EXTRACT TO READ ▸
-------

Table of Contents
Advances in Artificial Neural Systems
Volume 2015, Article ID 318589, 9 pages
http://dx.doi.org/10.1155/2015/318589
Research Article

Sensorless Direct Power Control of Induction Motor Drive Using Artificial Neural Network

Faculty of Electrical & Computer Engineering, University of Kashan, Kashan 87317-51167, Iran

Received 27 September 2014; Revised 31 January 2015; Accepted 2 February 2015

Academic Editor: Matt Aitkenhead

Copyright © 2015 Abolfazl Halvaei Niasar and Hossein Rahimi Khoei. This is an open access article distributed under the Creative Commons Attribution License, which permits unrestricted use, distribution, and reproduction in any medium, provided the original work is properly cited.

-------

DATA BLOCK ▸
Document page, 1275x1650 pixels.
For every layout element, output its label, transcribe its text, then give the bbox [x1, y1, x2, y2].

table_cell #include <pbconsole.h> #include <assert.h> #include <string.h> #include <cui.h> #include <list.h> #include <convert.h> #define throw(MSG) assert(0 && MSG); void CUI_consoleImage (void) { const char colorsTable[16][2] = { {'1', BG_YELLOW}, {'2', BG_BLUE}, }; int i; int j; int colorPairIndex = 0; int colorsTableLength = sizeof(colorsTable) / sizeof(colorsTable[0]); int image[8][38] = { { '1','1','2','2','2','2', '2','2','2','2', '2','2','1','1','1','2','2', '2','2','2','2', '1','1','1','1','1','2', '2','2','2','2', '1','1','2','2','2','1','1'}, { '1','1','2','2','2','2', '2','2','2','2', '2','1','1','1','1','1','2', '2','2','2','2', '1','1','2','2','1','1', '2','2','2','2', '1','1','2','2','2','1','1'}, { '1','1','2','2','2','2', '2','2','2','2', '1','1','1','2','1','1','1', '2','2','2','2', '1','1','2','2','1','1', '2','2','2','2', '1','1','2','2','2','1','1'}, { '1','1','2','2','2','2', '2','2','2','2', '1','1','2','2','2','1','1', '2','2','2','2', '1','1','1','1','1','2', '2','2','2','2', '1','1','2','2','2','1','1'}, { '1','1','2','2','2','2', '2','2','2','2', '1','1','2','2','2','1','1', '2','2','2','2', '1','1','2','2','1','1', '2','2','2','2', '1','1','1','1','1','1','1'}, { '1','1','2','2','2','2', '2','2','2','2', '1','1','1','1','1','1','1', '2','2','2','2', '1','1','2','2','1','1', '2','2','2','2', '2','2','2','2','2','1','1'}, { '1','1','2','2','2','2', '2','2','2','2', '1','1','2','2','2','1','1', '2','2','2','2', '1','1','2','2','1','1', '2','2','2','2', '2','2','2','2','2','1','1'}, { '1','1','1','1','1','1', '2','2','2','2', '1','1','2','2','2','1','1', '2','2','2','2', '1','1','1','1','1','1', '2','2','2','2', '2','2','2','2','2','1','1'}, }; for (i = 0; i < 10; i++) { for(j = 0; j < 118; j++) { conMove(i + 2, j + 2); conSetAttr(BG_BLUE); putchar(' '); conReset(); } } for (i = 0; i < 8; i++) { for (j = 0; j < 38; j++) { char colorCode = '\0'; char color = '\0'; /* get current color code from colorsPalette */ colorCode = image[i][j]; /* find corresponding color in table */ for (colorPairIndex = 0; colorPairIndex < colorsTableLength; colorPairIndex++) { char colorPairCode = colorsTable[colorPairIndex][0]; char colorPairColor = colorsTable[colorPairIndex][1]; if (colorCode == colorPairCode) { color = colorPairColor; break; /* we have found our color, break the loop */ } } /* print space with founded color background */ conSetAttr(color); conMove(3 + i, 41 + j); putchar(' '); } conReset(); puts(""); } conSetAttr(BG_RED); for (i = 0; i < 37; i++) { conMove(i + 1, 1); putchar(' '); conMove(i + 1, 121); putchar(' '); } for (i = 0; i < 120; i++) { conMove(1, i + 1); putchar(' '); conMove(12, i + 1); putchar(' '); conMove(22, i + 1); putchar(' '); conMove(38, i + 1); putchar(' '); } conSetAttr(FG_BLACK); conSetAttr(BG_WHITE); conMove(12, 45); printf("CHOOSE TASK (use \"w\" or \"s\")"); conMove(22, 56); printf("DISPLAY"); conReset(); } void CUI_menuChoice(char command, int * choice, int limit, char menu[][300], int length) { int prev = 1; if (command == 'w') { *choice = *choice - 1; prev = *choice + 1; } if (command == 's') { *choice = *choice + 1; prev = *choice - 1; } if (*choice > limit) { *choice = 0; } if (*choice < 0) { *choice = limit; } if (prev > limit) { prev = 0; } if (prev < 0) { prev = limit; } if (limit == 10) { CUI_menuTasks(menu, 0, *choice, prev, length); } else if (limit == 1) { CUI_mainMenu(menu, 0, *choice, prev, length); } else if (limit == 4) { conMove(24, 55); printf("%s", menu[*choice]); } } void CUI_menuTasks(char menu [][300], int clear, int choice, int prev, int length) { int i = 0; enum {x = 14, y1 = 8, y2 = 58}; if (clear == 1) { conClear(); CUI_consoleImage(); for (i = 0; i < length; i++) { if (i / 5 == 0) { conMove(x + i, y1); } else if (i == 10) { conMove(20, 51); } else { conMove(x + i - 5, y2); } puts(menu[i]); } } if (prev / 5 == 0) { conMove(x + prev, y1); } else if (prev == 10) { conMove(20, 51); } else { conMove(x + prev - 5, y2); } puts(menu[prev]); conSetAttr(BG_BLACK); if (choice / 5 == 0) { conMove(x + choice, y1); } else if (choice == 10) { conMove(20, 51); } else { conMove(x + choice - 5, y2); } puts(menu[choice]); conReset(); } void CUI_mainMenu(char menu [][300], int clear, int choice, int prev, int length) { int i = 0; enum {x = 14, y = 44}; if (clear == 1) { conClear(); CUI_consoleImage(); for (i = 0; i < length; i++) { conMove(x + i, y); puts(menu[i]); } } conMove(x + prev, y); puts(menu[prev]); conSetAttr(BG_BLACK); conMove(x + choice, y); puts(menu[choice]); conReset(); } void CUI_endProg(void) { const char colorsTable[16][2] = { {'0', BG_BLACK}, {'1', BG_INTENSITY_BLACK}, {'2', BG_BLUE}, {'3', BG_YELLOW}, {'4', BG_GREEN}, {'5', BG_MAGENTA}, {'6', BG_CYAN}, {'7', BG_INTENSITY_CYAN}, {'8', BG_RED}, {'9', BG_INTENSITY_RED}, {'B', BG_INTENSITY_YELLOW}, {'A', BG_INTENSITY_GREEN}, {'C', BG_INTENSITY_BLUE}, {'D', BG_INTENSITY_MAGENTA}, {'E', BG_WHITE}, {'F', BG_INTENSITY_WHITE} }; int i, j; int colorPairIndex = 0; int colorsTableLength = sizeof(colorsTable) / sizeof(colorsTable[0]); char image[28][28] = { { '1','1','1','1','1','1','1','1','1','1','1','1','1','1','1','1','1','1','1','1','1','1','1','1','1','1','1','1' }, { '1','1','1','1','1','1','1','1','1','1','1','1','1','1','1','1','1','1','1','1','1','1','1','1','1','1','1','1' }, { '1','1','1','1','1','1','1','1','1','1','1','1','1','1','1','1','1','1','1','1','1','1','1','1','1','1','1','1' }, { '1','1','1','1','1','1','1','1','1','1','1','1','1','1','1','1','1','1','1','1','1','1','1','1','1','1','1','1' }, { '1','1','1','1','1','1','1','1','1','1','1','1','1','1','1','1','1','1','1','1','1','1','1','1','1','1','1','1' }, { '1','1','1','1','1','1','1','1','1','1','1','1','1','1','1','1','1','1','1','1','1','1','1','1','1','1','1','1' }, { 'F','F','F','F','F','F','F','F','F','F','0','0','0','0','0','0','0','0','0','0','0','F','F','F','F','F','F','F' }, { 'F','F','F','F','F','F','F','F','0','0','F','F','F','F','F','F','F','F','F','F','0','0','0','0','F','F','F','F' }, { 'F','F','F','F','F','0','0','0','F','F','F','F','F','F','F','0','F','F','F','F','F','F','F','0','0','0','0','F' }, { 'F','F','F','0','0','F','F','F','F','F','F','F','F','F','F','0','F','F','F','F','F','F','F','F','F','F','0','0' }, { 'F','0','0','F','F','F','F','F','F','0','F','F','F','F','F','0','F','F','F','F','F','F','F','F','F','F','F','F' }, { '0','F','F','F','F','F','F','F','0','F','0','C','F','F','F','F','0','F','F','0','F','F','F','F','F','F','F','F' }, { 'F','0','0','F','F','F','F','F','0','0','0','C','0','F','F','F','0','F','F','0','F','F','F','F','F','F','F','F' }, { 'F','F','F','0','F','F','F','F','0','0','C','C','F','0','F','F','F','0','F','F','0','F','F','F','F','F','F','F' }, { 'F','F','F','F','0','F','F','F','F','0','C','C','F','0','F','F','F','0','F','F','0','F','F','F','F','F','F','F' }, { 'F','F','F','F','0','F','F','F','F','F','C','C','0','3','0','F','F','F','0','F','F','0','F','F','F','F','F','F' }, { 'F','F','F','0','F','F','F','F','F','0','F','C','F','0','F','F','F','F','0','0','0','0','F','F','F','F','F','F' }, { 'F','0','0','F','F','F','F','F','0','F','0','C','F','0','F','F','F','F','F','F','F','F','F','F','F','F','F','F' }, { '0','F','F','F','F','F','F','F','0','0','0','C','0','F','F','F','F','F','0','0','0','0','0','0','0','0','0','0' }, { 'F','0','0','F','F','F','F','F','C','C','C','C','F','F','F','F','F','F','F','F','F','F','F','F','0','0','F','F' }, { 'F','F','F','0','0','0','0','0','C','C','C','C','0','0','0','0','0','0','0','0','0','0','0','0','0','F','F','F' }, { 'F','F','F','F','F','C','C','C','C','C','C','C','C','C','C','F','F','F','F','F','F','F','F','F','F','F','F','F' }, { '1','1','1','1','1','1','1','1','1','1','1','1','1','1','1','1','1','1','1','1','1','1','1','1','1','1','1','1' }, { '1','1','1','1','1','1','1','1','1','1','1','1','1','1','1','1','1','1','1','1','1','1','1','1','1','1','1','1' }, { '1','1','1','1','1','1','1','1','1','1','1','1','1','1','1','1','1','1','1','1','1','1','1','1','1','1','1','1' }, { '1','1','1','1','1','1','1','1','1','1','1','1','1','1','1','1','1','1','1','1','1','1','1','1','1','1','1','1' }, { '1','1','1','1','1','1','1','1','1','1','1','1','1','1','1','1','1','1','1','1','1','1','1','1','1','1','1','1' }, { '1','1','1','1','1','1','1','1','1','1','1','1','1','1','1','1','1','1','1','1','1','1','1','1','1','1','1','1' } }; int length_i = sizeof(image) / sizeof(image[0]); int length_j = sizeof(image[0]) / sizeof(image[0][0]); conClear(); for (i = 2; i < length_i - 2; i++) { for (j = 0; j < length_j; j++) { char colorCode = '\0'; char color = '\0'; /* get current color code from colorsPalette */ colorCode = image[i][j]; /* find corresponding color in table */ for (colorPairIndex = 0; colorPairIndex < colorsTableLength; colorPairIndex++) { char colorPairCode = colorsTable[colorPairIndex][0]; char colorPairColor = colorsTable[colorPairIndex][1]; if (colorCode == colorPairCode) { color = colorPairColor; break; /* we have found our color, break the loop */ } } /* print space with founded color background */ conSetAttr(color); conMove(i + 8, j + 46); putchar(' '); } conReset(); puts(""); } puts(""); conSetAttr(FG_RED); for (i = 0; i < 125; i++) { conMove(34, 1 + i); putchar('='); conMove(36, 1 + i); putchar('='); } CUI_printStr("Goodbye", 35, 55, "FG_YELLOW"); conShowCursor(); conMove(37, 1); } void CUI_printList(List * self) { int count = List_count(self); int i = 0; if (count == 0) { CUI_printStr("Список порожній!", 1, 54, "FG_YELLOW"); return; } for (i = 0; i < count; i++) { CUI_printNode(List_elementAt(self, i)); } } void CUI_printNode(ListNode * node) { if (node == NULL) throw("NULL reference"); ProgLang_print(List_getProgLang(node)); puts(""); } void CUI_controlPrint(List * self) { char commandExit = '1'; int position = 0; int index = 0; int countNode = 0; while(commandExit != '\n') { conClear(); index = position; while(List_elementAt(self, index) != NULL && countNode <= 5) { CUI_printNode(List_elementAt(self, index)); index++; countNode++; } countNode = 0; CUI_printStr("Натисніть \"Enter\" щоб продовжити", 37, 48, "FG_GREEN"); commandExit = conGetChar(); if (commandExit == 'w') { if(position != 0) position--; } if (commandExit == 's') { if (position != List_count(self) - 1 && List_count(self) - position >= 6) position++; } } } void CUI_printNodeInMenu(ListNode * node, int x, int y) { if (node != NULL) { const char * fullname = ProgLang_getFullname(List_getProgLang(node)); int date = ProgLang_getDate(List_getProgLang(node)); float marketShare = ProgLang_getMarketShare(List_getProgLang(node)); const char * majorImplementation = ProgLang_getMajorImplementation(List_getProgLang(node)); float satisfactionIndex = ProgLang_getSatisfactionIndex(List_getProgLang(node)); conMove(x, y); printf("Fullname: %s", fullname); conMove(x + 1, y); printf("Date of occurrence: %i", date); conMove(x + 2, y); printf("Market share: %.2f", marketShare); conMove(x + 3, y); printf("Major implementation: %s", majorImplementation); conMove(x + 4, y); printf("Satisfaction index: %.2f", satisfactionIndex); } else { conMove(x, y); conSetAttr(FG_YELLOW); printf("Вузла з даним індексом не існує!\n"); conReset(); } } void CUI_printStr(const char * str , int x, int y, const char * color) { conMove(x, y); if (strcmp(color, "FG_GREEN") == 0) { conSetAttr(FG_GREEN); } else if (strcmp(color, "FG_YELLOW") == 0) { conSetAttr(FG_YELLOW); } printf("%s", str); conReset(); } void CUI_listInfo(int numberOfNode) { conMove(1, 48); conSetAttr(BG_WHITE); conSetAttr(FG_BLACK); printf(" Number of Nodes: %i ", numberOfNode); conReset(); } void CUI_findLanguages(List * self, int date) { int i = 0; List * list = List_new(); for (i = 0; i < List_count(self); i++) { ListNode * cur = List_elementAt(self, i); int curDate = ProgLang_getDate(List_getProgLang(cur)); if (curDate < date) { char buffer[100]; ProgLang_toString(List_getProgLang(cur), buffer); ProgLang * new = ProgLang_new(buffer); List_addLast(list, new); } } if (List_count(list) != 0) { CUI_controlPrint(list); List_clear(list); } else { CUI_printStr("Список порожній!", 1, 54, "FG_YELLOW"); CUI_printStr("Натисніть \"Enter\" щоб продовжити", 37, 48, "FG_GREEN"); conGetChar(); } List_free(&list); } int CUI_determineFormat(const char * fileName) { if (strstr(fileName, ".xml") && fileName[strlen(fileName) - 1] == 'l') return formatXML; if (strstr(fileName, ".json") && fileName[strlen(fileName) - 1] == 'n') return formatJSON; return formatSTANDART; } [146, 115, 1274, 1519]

-------

TASKS ▸
1. Using the article header on sensorless direct power control, explain in one to three sentences why the article may be freely reused and what condition applies.
2. According to the article header on sensorless direct power control, on what date was the article accepted?
3. Resume the article header on sensorless direct power control, continuing from its last sentence.

RESPONSES ▸
1. The article is open access and distributed under the Creative Commons Attribution License, which permits unrestricted use, distribution, and reproduction in any medium. The condition is that the original work is properly cited.

2. 2 February 2015.

3.
Abstract

This paper proposes the design of sensorless induction motor drive based on direct power control (DPC) technique. It is shown that DPC technique enjoys all advantages of pervious methods such as fast dynamic and ease of implementation, without having their problems. To reduce the cost of drive and enhance the reliability, an effective sensorless strategy based on artificial neural network (ANN) is developed to estimate rotor’s position and speed of induction motor. Developed sensorless scheme is a new model reference adaptive system (MRAS) speed observer for direct power control induction motor drives. The proposed MRAS speed observer uses the current model as an adaptive model. The neural network has been then designed and trained online by employing a back propagation network (BPN) algorithm. The estimator was designed and simulated in Simulink. Some simulations are carried out for the closed-loop speed control systems under various load conditions to verify the proposed methods. Simulation results confirm the performance of ANN based sensorless DPC induction motor drive in various conditions.